### Brief:
Print every line of the material below verbatim, keeping each one in its original order.

### Record set:
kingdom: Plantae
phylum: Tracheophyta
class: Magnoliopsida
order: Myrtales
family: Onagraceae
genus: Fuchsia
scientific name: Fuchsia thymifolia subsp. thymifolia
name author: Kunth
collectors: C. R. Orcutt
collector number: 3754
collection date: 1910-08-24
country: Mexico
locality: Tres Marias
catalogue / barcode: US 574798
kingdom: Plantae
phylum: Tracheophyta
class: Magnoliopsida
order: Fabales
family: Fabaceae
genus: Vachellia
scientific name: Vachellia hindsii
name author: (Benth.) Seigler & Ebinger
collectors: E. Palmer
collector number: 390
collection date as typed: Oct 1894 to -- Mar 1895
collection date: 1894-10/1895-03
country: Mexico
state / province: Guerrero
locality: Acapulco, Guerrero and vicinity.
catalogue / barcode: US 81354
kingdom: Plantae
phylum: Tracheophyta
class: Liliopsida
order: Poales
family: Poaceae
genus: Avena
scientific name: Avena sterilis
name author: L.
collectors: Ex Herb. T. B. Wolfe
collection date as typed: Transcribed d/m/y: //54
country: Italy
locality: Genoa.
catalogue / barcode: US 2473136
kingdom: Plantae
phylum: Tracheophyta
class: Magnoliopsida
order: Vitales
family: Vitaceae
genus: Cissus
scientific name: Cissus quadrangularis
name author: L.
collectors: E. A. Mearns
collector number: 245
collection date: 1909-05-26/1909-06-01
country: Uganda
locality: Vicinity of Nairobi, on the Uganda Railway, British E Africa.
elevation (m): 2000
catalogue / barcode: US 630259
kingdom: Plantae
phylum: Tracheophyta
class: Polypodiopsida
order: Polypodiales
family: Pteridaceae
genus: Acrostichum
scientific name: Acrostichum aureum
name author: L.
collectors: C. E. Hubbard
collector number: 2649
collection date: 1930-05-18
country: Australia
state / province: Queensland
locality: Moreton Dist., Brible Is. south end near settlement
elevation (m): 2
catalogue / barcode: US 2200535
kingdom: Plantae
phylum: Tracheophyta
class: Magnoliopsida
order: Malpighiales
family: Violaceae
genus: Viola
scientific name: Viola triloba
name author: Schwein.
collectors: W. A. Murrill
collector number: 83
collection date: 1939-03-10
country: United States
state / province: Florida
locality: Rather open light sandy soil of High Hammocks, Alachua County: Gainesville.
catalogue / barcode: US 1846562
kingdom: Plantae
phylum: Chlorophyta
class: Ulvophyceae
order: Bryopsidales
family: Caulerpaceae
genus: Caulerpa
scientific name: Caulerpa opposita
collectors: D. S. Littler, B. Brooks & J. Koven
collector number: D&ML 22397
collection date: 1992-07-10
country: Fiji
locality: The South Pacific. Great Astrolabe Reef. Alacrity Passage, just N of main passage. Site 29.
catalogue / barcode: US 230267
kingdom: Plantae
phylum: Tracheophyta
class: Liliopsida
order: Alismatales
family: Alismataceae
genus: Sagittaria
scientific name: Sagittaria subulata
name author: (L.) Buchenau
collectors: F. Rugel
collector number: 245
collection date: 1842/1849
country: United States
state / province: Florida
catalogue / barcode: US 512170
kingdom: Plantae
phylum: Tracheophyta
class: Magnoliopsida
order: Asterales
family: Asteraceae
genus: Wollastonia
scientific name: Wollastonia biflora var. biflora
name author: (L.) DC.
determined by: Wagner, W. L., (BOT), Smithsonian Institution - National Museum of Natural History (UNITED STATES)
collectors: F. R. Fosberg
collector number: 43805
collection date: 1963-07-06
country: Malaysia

### Task solution:
kingdom: Plantae
phylum: Tracheophyta
class: Magnoliopsida
order: Myrtales
family: Onagraceae
genus: Fuchsia
scientific name: Fuchsia thymifolia subsp. thymifolia
name author: Kunth
collectors: C. R. Orcutt
collector number: 3754
collection date: 1910-08-24
country: Mexico
locality: Tres Marias
catalogue / barcode: US 574798
kingdom: Plantae
phylum: Tracheophyta
class: Magnoliopsida
order: Fabales
family: Fabaceae
genus: Vachellia
scientific name: Vachellia hindsii
name author: (Benth.) Seigler & Ebinger
collectors: E. Palmer
collector number: 390
collection date as typed: Oct 1894 to -- Mar 1895
collection date: 1894-10/1895-03
country: Mexico
state / province: Guerrero
locality: Acapulco, Guerrero and vicinity.
catalogue / barcode: US 81354
kingdom: Plantae
phylum: Tracheophyta
class: Liliopsida
order: Poales
family: Poaceae
genus: Avena
scientific name: Avena sterilis
name author: L.
collectors: Ex Herb. T. B. Wolfe
collection date as typed: Transcribed d/m/y: //54
country: Italy
locality: Genoa.
catalogue / barcode: US 2473136
kingdom: Plantae
phylum: Tracheophyta
class: Magnoliopsida
order: Vitales
family: Vitaceae
genus: Cissus
scientific name: Cissus quadrangularis
name author: L.
collectors: E. A. Mearns
collector number: 245
collection date: 1909-05-26/1909-06-01
country: Uganda
locality: Vicinity of Nairobi, on the Uganda Railway, British E Africa.
elevation (m): 2000
catalogue / barcode: US 630259
kingdom: Plantae
phylum: Tracheophyta
class: Polypodiopsida
order: Polypodiales
family: Pteridaceae
genus: Acrostichum
scientific name: Acrostichum aureum
name author: L.
collectors: C. E. Hubbard
collector number: 2649
collection date: 1930-05-18
country: Australia
state / province: Queensland
locality: Moreton Dist., Brible Is. south end near settlement
elevation (m): 2
catalogue / barcode: US 2200535
kingdom: Plantae
phylum: Tracheophyta
class: Magnoliopsida
order: Malpighiales
family: Violaceae
genus: Viola
scientific name: Viola triloba
name author: Schwein.
collectors: W. A. Murrill
collector number: 83
collection date: 1939-03-10
country: United States
state / province: Florida
locality: Rather open light sandy soil of High Hammocks, Alachua County: Gainesville.
catalogue / barcode: US 1846562
kingdom: Plantae
phylum: Chlorophyta
class: Ulvophyceae
order: Bryopsidales
family: Caulerpaceae
genus: Caulerpa
scientific name: Caulerpa opposita
collectors: D. S. Littler, B. Brooks & J. Koven
collector number: D&ML 22397
collection date: 1992-07-10
country: Fiji
locality: The South Pacific. Great Astrolabe Reef. Alacrity Passage, just N of main passage. Site 29.
catalogue / barcode: US 230267
kingdom: Plantae
phylum: Tracheophyta
class: Liliopsida
order: Alismatales
family: Alismataceae
genus: Sagittaria
scientific name: Sagittaria subulata
name author: (L.) Buchenau
collectors: F. Rugel
collector number: 245
collection date: 1842/1849
country: United States
state / province: Florida
catalogue / barcode: US 512170
kingdom: Plantae
phylum: Tracheophyta
class: Magnoliopsida
order: Asterales
family: Asteraceae
genus: Wollastonia
scientific name: Wollastonia biflora var. biflora
name author: (L.) DC.
determined by: Wagner, W. L., (BOT), Smithsonian Institution - National Museum of Natural History (UNITED STATES)
collectors: F. R. Fosberg
collector number: 43805
collection date: 1963-07-06
country: Malaysia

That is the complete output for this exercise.